Space is also the home of the International Space Station, launched in 1998 by the US and Russia, which is now supported by 15 countries, working together to advance space exploration, and elaborate and test the new technologies. However, following the sanctions, related to the conflict in Ukraine, Roscosmos, the Russian space agency, reportedly announced that it will exit the International Space Station program after 2024 to focus on developing its own national space station called the Russian Orbital Service Station. The US is scrambling to find a replacement for Russia which controls essential functions on the station that keep it in an upright orbit around the Earth. But with Roscosmos' withdrawal, the operations of the International Space Station are coming to a halt, after which this masterpiece of space cooperation is expected to be de-orbited by 2030.

China has already assembled the three modules of its Tiangong space station in orbit and astronauts live aboard the spacecraft, which is expected to be fully operational by the end of this year.
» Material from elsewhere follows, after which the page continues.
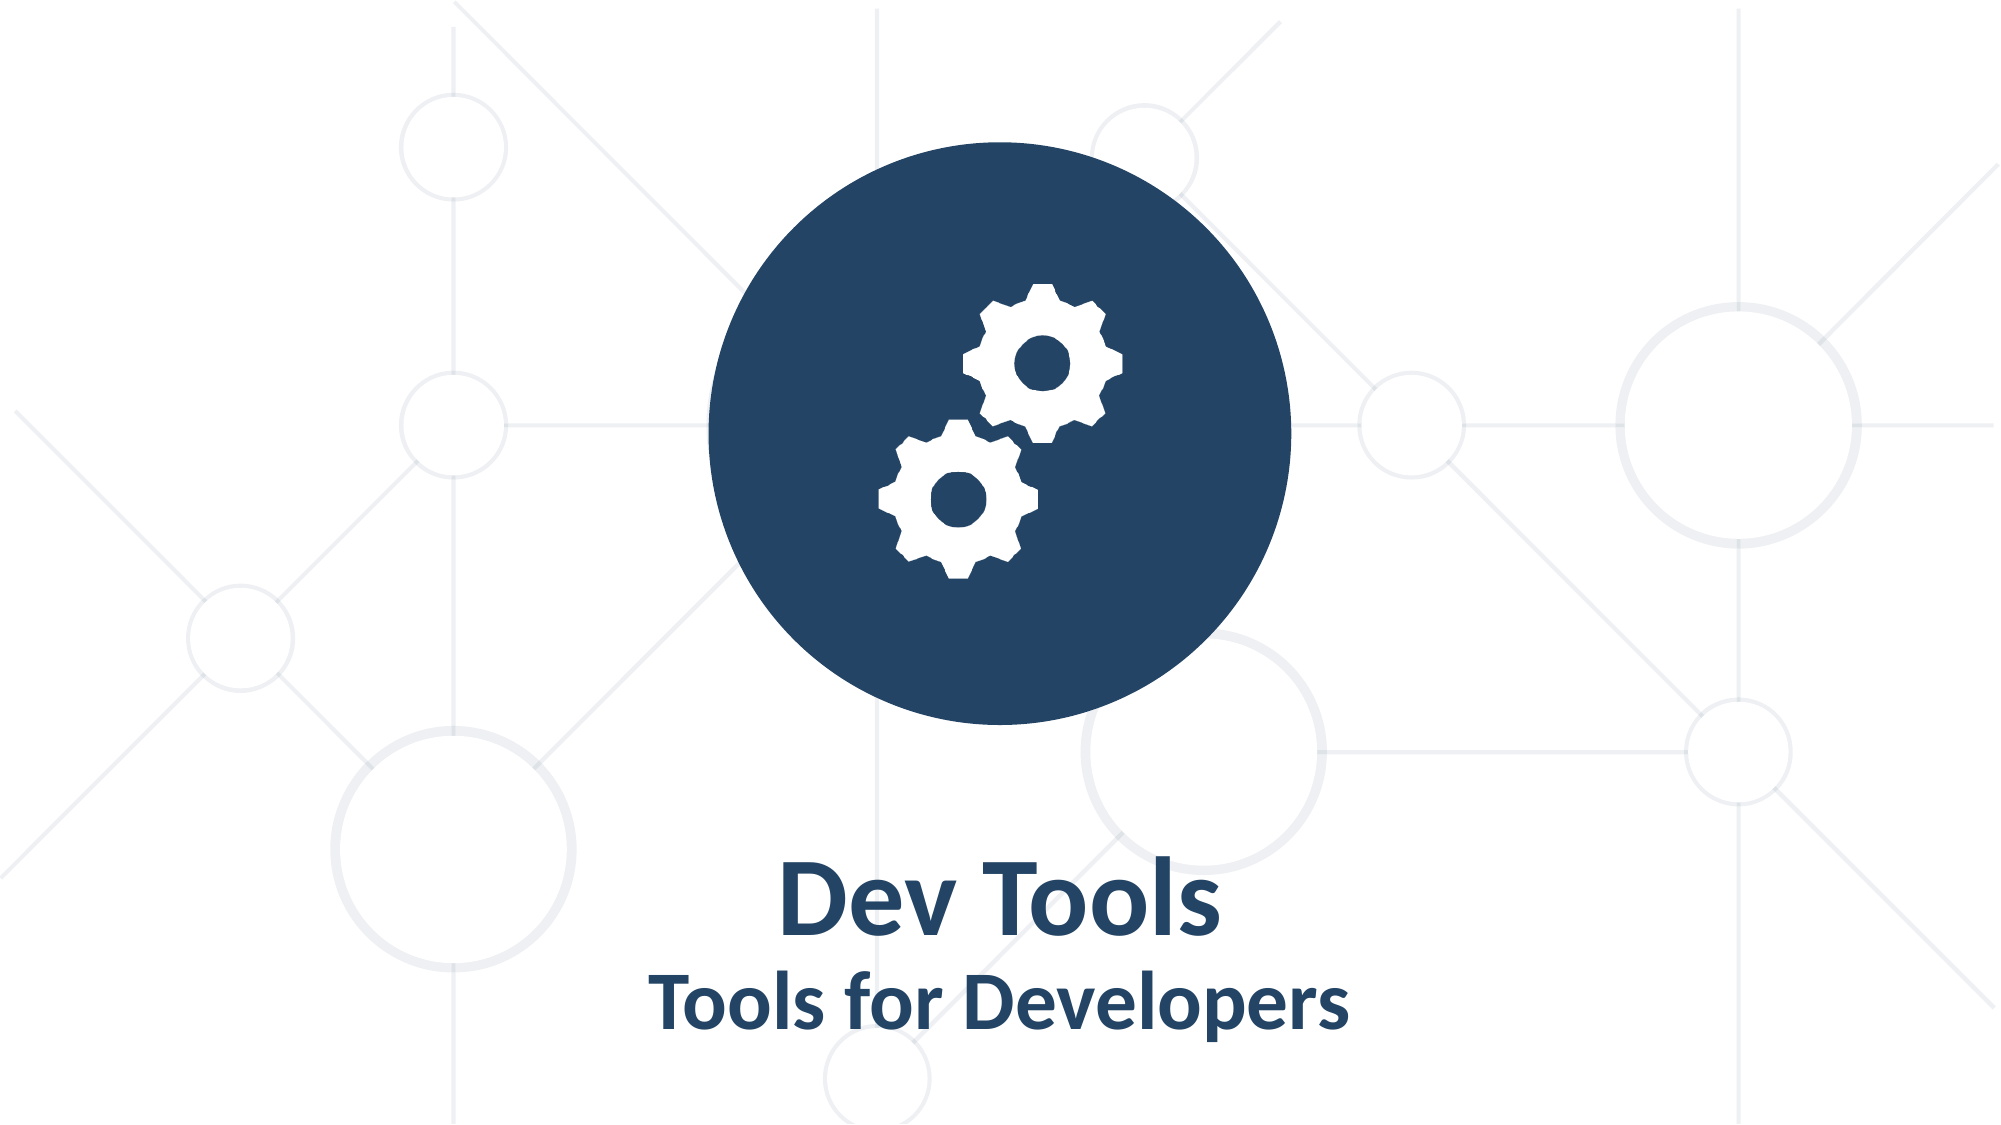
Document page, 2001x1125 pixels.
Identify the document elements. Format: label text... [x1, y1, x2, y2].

This will affect the space programs of the European Union in particular, which does not aim to build its own space station, sidelining it from defining the development of its space policy in the coming years. The space policy of the European Union recently focuses on expanding its satellite system with communication satellites to become operational by 2027, as confirmed by Rodrigo da Costa, executive director of the European Space Agency. The objective is to offer governmental services secure access to the internet in crisis situations — like cyberattacks and natural disasters, as well as offer broadband connection in places where internet access currently isn't available in Europe, the Arctic region and Africa.

The path toward cooperation versus conflict in space is not closed, as has been confirmed recently by NASA, whose administrator Bill Nelson said at the international space conference in Paris in September that China and NASA have recently coordinated over issues such as the orbits of their respective Mars spacecraft. Although he noted that there is a lack of deeper understanding, NASA and CNSA (the China National Space Administration) have notably identified some of the same potential landing areas around the lunar south pole for their planned missions.

A NASA spokesperson said, just as the lunar south pole is of scientific interest to NASA, it is also of scientific interest to other nations, so some overlap in regions is to be expected and is not a concern.

According to Svetla Ben-Itzhak, if the existing space blocs remain flexible and open to all, cooperation will flourish, and the world may yet avoid an open conflict in space. Maintaining the focus on scientific goals and exchanges between and within space blocs — while keeping political rivalries at bay — will help to ensure the future of international cooperation in space. "Space is hard, so pooling resources, manpower and know-how makes sense."

The author is a former officer of the European Commission.

The views do not necessarily reflect those of China Daily.